* _TASK STATEMENT_:
In full and without deviation, write out the entries that follow.

=== Section Start ===

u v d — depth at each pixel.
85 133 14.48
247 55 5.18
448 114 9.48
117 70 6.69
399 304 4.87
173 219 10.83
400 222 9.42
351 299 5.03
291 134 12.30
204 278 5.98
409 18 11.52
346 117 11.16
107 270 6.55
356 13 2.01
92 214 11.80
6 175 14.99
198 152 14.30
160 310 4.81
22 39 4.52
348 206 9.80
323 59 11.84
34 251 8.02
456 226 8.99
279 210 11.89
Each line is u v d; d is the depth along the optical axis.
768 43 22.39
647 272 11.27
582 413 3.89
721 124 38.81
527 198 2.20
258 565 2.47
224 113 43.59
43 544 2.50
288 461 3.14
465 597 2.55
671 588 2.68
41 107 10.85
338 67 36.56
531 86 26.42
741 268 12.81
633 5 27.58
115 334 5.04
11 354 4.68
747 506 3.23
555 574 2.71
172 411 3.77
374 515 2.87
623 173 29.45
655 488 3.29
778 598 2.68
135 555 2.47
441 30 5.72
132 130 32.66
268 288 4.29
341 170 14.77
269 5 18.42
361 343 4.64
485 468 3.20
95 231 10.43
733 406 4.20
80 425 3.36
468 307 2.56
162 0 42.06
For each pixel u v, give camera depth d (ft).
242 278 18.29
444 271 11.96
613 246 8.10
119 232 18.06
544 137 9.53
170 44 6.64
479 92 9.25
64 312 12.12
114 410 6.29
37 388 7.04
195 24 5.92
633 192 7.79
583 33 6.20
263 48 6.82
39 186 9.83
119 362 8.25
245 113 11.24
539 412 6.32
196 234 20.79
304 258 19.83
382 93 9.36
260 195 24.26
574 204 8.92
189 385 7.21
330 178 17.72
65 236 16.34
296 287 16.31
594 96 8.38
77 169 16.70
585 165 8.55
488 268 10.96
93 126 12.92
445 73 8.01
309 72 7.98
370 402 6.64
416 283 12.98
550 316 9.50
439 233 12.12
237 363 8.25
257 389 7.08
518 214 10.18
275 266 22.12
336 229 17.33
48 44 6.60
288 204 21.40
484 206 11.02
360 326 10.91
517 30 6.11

=== Section End ===

* _THE ANSWER_:
u v d — depth at each pixel.
85 133 14.48
247 55 5.18
448 114 9.48
117 70 6.69
399 304 4.87
173 219 10.83
400 222 9.42
351 299 5.03
291 134 12.30
204 278 5.98
409 18 11.52
346 117 11.16
107 270 6.55
356 13 2.01
92 214 11.80
6 175 14.99
198 152 14.30
160 310 4.81
22 39 4.52
348 206 9.80
323 59 11.84
34 251 8.02
456 226 8.99
279 210 11.89
Each line is u v d; d is the depth along the optical axis.
768 43 22.39
647 272 11.27
582 413 3.89
721 124 38.81
527 198 2.20
258 565 2.47
224 113 43.59
43 544 2.50
288 461 3.14
465 597 2.55
671 588 2.68
41 107 10.85
338 67 36.56
531 86 26.42
741 268 12.81
633 5 27.58
115 334 5.04
11 354 4.68
747 506 3.23
555 574 2.71
172 411 3.77
374 515 2.87
623 173 29.45
655 488 3.29
778 598 2.68
135 555 2.47
441 30 5.72
132 130 32.66
268 288 4.29
341 170 14.77
269 5 18.42
361 343 4.64
485 468 3.20
95 231 10.43
733 406 4.20
80 425 3.36
468 307 2.56
162 0 42.06
For each pixel u v, give camera depth d (ft).
242 278 18.29
444 271 11.96
613 246 8.10
119 232 18.06
544 137 9.53
170 44 6.64
479 92 9.25
64 312 12.12
114 410 6.29
37 388 7.04
195 24 5.92
633 192 7.79
583 33 6.20
263 48 6.82
39 186 9.83
119 362 8.25
245 113 11.24
539 412 6.32
196 234 20.79
304 258 19.83
382 93 9.36
260 195 24.26
574 204 8.92
189 385 7.21
330 178 17.72
65 236 16.34
296 287 16.31
594 96 8.38
77 169 16.70
585 165 8.55
488 268 10.96
93 126 12.92
445 73 8.01
309 72 7.98
370 402 6.64
416 283 12.98
550 316 9.50
439 233 12.12
237 363 8.25
257 389 7.08
518 214 10.18
275 266 22.12
336 229 17.33
48 44 6.60
288 204 21.40
484 206 11.02
360 326 10.91
517 30 6.11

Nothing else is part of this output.